Vendor

Pure Storage to help enterprises unify cloud with new offering

Chadd Kenney, Pure Storage
Chadd Kenney, Pure Storage

All-flash storage firm Pure Storage has added a new DirectFlash Fabric capability for end-to-end NVMe and NVMe-oF support in Purity 5.2, the software-defined engine of its FlashArray//X products. According to the company, this capability further extends its leadership in empowering customers to approach hybrid cloud with a new level of unified infrastructure – to run apps anywhere and protect data everywhere.

DirectFlash Fabric allows customers to improve performance of enterprise mission-critical applications as well as new web-scale ones that traditionally have relied on direct attached storage. With this announcement, Pure becomes the first mainstream enterprise storage provider to widely support NVMe-oF RoCE, which enables enterprises to get flash media closer to applications for more real-time access and greater consolidation.

“The future is delivering applications and services at the speed of thought,” said Chadd Kenney, vice president, Product and Solutions, Pure Storage. “To do this, applications can no longer live within barriers, they must interact, intercommunicate and share datasets in real-time. Architectures must converge and break down the barriers that exist today. DirectFlash Fabric is a key component for helping enterprises unify SAN, DAS, and Cloud.”
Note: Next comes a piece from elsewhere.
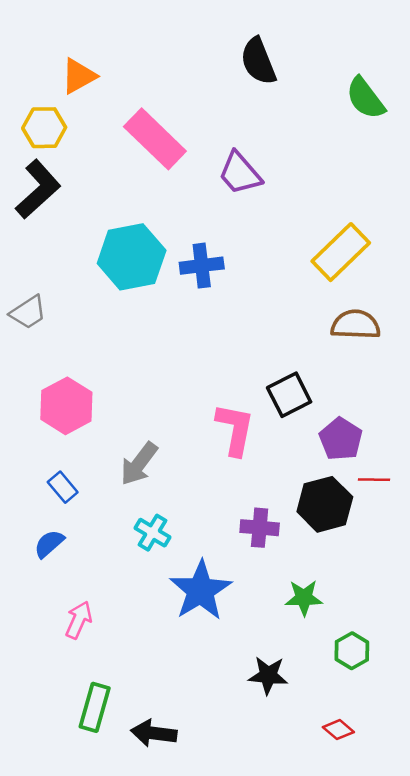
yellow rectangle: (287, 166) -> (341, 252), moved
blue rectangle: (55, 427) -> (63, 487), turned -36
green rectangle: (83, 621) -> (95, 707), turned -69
DirectFlash Fabric delivers massive optimisation between storage controllers and hosts over fast networking and makes Ethernet a first-class citizen in the data centre for storage. Other solutions today may not have full enterprise features enabled, or may utilise NVMe over Fabrics with Fibre Channel rather than RDMA over converged Ethernet (RoCE), which offers the biggest potential jump in performance for Ethernet customers with a 50 percent latency reduction compared to iSCSI. With the new capability, Pure said it is extending its DirectFlash technologies to Non-Volatile Memory Express (NVMe) over Fabrics to enable increased efficiencies across the network, in particular with Red Hat Enterprise Linux and cloud-native, web-scale applications such as MongoDB, Cassandra and MariaDB get the benefits and efficiencies of enterprise grade shared storage.

FlashArray//X supports end-to-end NVMe on 25G and 50G Ethernet ports. Interoperability with NVMe-oF-capable NICs is available or planned from Broadcom, Cisco, Marvell and Mellanox.